Questions to be answered
-
What is the current state of the relationship between
go-gitlab
and GitLab? How involved are we today in contributing? how many maintainers do we already have? How much effort has this required to date (identify issues as examples)? -
What is the impetus for the request to transfer ownership? What led to this? Are there alternative maintainers who may be interested in owning the library? Are there measures we could take to ease the burden without taking ownership officially?
-
What is the impact/outcome if GitLab is unable to support
go-gitlab
at this time? -
We recently took ownership of GLab * GitLab CLI Tool, which also depends on
go-gitlab
. What were the factors in this decision? What has been the experience thus far? How much effort has been required?
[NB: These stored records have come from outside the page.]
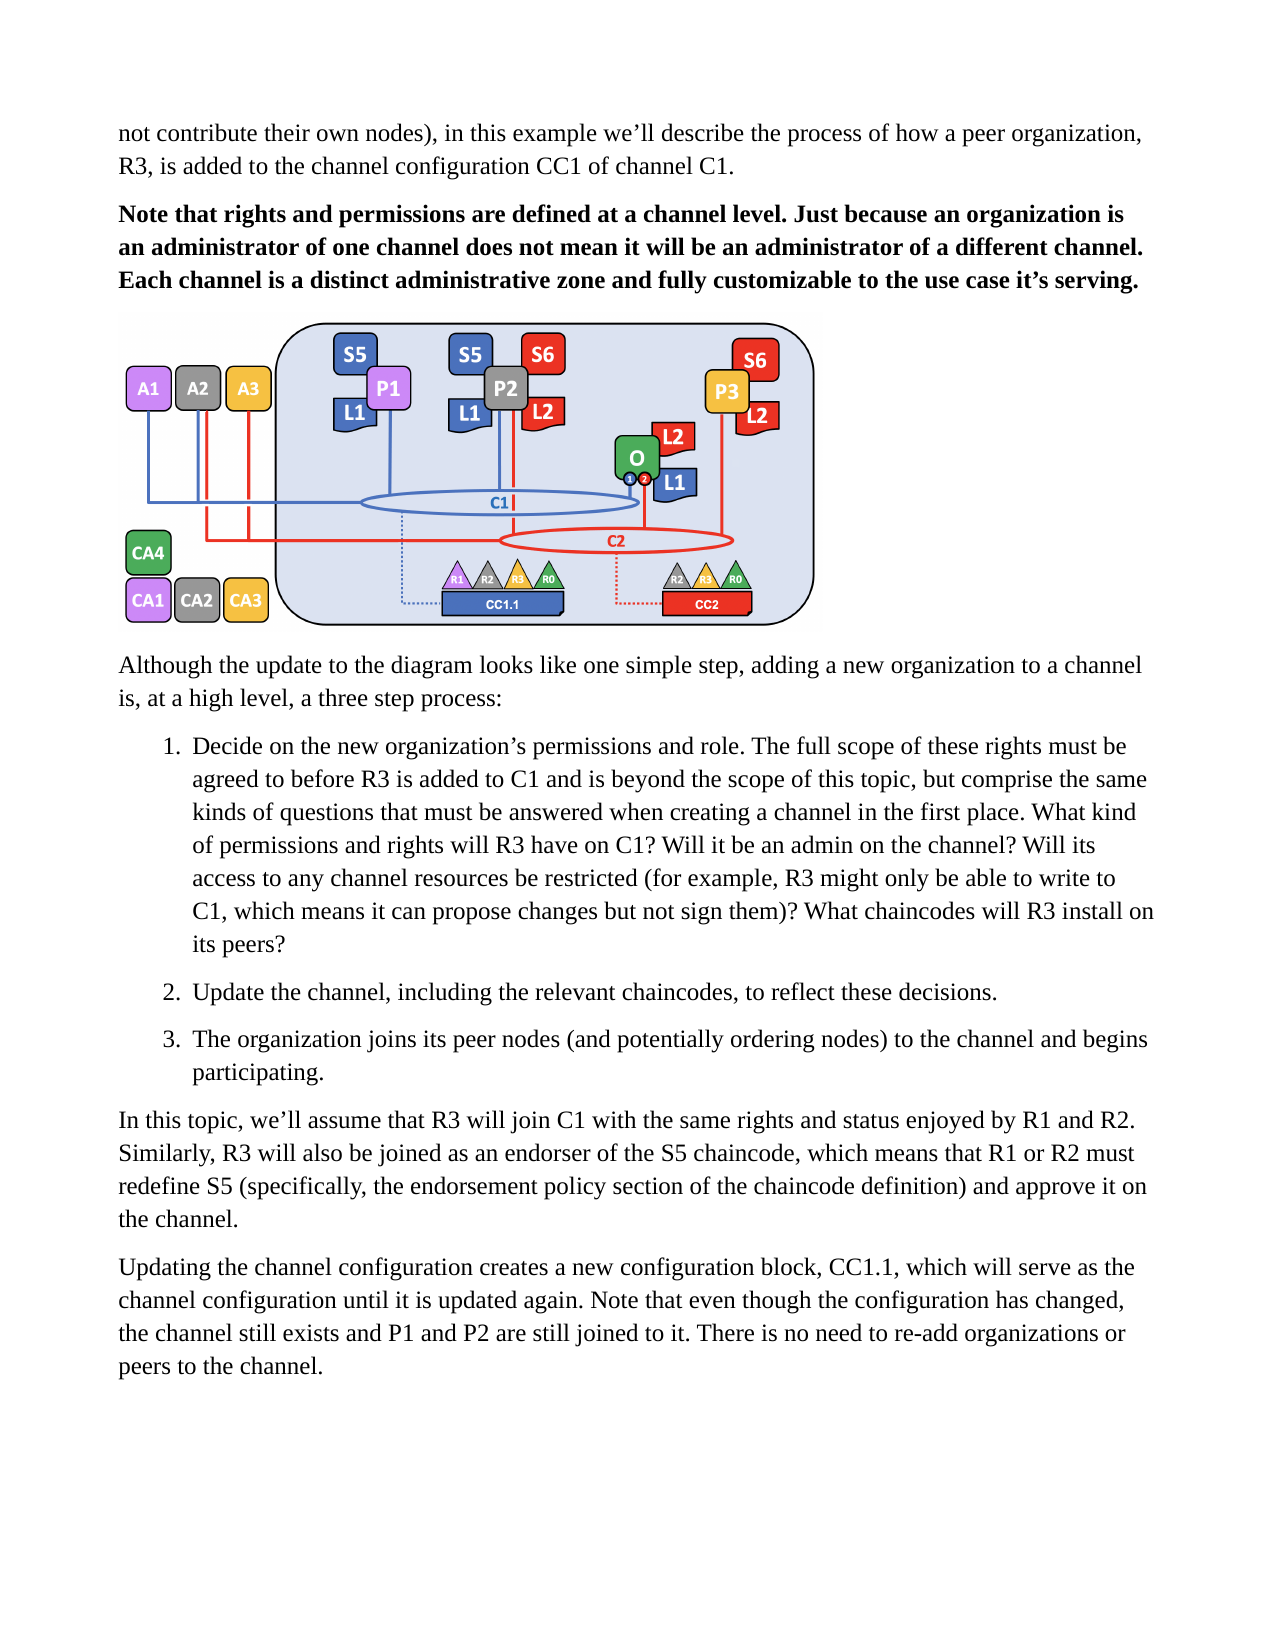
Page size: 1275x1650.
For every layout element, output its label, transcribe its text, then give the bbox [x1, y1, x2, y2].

text Updating the channel configuration creates a new configuration block, CC1.1, which will serve as the channel configuration until it is updated again. Note that even though the configuration has changed, the channel still exists and P1 and P2 are still joined to it. There is no need to re-add organizations or peers to the channel. [118, 1252, 1157, 1379]
text Although the update to the diagram looks like one simple step, adding a new organization to a channel is, at a high level, a three step process: [118, 651, 1157, 712]
text Note that rights and permissions are defined at a channel level. Just because an organization is an administrator of one channel does not mean it will be an administrator of a different channel. Each channel is a distinct administrative zone and fully customizable to the use case it’s serving. [118, 199, 1157, 293]
picture [118, 312, 823, 632]
list Decide on the new organization’s permissions and role. The full scope of these rights must be agreed to before R3 is added to C1 and is beyond the scope of this topic, but comprise the same kinds of questions that must be answered when creating a channel in the first place. What kind of permissions and rights will R3 have on C1? Will it be an admin on the channel? Will its access to any channel resources be restricted (for example, R3 might only be able to write to C1, which means it can propose changes but not sign them)? What chaincodes will R3 install on its peers? [162, 731, 1157, 958]
list The organization joins its peer nodes (and potentially ordering nodes) to the channel and begins participating. [162, 1024, 1157, 1086]
text not contribute their own nodes), in this example we’ll describe the process of how a peer organization, R3, is added to the channel configuration CC1 of channel C1. [118, 118, 1157, 180]
text In this topic, we’ll assume that R3 will join C1 with the same rights and status enjoyed by R1 and R2. Similarly, R3 will also be joined as an endorser of the S5 chaincode, which means that R1 or R2 must redefine S5 (specifically, the endorsement policy section of the chaincode definition) and approve it on the channel. [118, 1105, 1157, 1233]
list Update the channel, including the relevant chaincodes, to reflect these decisions. [162, 977, 1157, 1006]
How much is anticipated (such as for major API updates)? What business results have been impacted by this decision? Are there other tools/libraries like GLab that we're already officially supporting in GitLab? Do we have central documentation, handbook pages, or guidance around this? -
We also support the GitLab Terraform Provider in some capacity. Can we document our current support scope, effort required, and business impacts?
-
How many customers/users depend on
go-gitlab
and how does that compare to other interfaces into our APIs (such as REST, GraphQL, CLI, GLab, and other libraries/SDKs)? -
What is the anticipated capacity required to support
go-gitlab
on a monthly/annual basis (in engineering days)? -
What additional support requirements may be needed beyond development alone (such as Documentation, Community Support, Testing, Code Samples)?
-
What is the added value of GitLab supporting a library like this (vs providing support to maintainers)? Who benefits and how?
-
What is the scope of support for
go-gitlab
? Does it include Authentication, Caching, Retries, Analytics, Error Handling/Validation, ..? Would we stop at client library or why not support a full fledged SDK? How far off is it from that? -
Is this effort in scope for Ecosystem:Integrations Direction?
-
Is this in scope for GitLab's Direction as a whole? If so, why aren't we already supporting additional libraries/SDKs wholesale? Why now?
-
What are the risks/implications of taking ownership?
-
Where might we anticipate the most significant challenges when supporting a library?
-
Is this decision easily reversible?
-
Are there benefits to intentionally allowing the open source community to own libraries like this versus GitLab?
-
Are there any critical components, systems, processes that need to be in place before supporting a client library? For example, solving API First, REST vs GraphQL, and automated tooling/documentation first? How might supporting
go-gitlab
detract from those priorities, or how might it align/benefit those efforts?
Participation
To make a decision like this, let's include diverse feedback from different levels of the org, as well as external customers:
-
2 Engineering Managers -
2 Engineering Directors -
2 Product Managers (excluding myself) -
2 Group Product Managers -
3-5 Customers or API Users
Timeline
Currently paused as we're focused on other priorities.